Ryan Francis

Personal information
- Born: March 17, 1987 Baton Rouge, Louisiana, U.S.
- Died: May 13, 2006 (aged 19) Baton Rouge, Louisiana, U.S.
- Listed height: 5 ft 11 in (1.80 m)
- Listed weight: 180 lb (82 kg)

Career information
- High school: Glen Oaks (Baton Rouge, Louisiana)
- College: USC (2005–2006)
- Position: Point guard
- Number: 12

= Ryan Francis =

American basketball player

Ryan LeChanc Francis (March 17, 1987 - May 13, 2006) was an American college basketball player. At the time of his death, he was the starting point guard for the USC Trojans.

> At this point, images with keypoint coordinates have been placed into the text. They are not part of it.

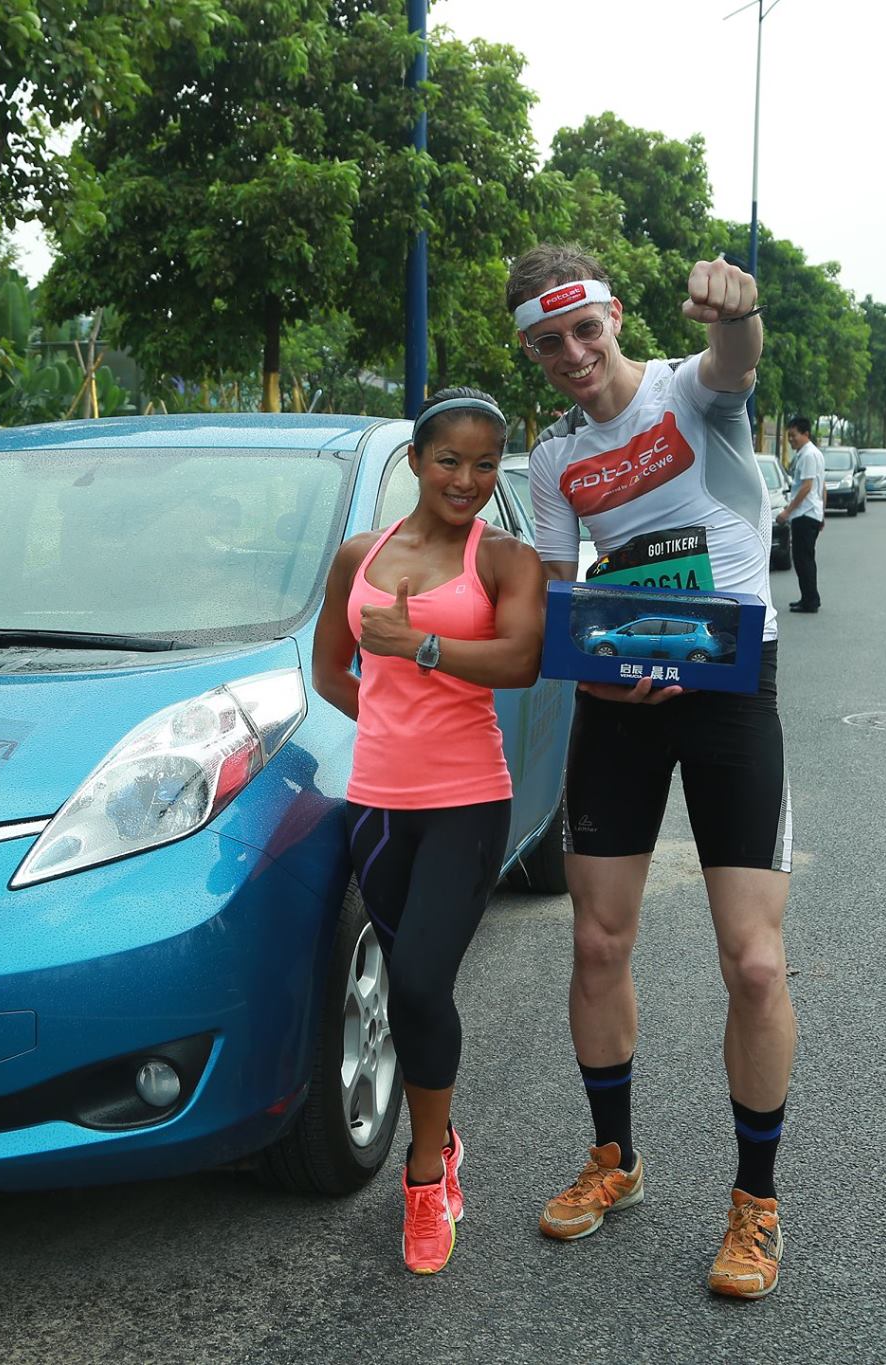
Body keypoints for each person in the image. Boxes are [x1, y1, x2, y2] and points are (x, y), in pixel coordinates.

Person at [509, 245, 796, 1300]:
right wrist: (591, 668)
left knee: (753, 963)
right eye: (549, 343)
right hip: (619, 699)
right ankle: (613, 1160)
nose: (573, 354)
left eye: (584, 329)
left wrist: (738, 308)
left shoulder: (689, 390)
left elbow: (737, 358)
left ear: (616, 317)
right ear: (534, 354)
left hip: (729, 692)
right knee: (596, 940)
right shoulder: (553, 458)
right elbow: (557, 599)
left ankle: (755, 1203)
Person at [311, 386, 545, 1276]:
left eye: (486, 464)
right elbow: (331, 669)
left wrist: (421, 648)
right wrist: (386, 721)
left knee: (416, 979)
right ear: (414, 461)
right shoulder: (359, 558)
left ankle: (423, 1173)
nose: (467, 479)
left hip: (467, 801)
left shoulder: (506, 559)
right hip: (377, 804)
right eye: (449, 460)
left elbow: (520, 660)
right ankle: (442, 1139)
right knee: (412, 996)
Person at [779, 418, 825, 613]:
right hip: (812, 512)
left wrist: (787, 511)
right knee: (805, 558)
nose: (791, 439)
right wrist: (822, 513)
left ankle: (810, 600)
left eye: (793, 435)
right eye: (789, 436)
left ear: (806, 434)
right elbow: (822, 487)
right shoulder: (814, 454)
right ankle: (808, 597)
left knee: (803, 559)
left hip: (805, 514)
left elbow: (807, 487)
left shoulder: (808, 455)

He was murdered during a trip to his hometown in Baton Rouge, Louisiana, after his freshman season at USC.

==College career==
As a freshman, Francis was the starting point guard during the 2005–2006 season for the USC Trojans and averaged 7.1 points, 3.7 assists and 1.6 steals per game. He ranked seventh in the Pac-10 Conference in assists and fifth in steals which was good enough to make the honorable-mention pac-10 all-freshman team selected by the conference coaches. His jersey number was 12. It has been suggested that after basketball he planned to enter coaching.

==High school career==
Francis was a standout at Glen Oaks High School in Baton Rouge, Louisiana. He averaged 22 points and five assists per game in his senior year and led his team to a perfect 36–0 record and the Class 4A state title in 2005. Francis also won the MVP award for the state championship game and was named the 2005 Louisiana Class 4A Outstanding Player.

==Murder==
Francis was shot and killed at about 3:30 a.m. May 13, 2006, while riding in a car in his hometown of Baton Rouge. As the vehicle pulled up to a stop light, the driver of another vehicle got out and opened fire. The shooter was identified as D'Anthony Norman Ford, also 19. According to the police report, Ford was driving an SUV and pulled in front of the car carrying Francis after recognizing the car's driver as someone he had been involved in a dispute with earlier that night, Francis was sitting in the back seat where he was shot multiple times; the two other occupants of the car identified Ford in a police line-up. On September 19, 2007, D'Anthony Ford was sentenced to life in prison without the possibility of probation or parole by District Court Judge Richard Moore.

==Being honored==
Francis' funeral was held on May 20, 2006, at Greater King David Baptist Church, North Location in Baton Rouge, he was buried in nearby Southern Memorial Gardens. Coach Tim Floyd and the USC Basketball team flew in to attend. NCAA rules permitted USC to pay for both the entire funeral expenses and the team's travel to Louisiana. USC established The Ryan Francis Endowed Scholarship in honor of Francis.

For the 2006–2007 season, the Trojans Men's basketball team wore black #12 on their jerseys in honor of Francis. USC announced a tribute to Ryan Francis in a basketball game on March 17, 2007, the day that would have been Ryan's 20th birthday. The day was during the post-season tournament period in college basketball, and defying pre-season expectations, the USC basketball made it to the 2007 NCAA basketball tournament, and was placed in its first game on Friday, March 16. Honoring a promise to the memory of her son, Paulette Francis flew to Spokane, Washington, to watch the Trojans basketball team play their first game in the NCAA Tournament, speaking to the team before their 77–60 victory over Arkansas.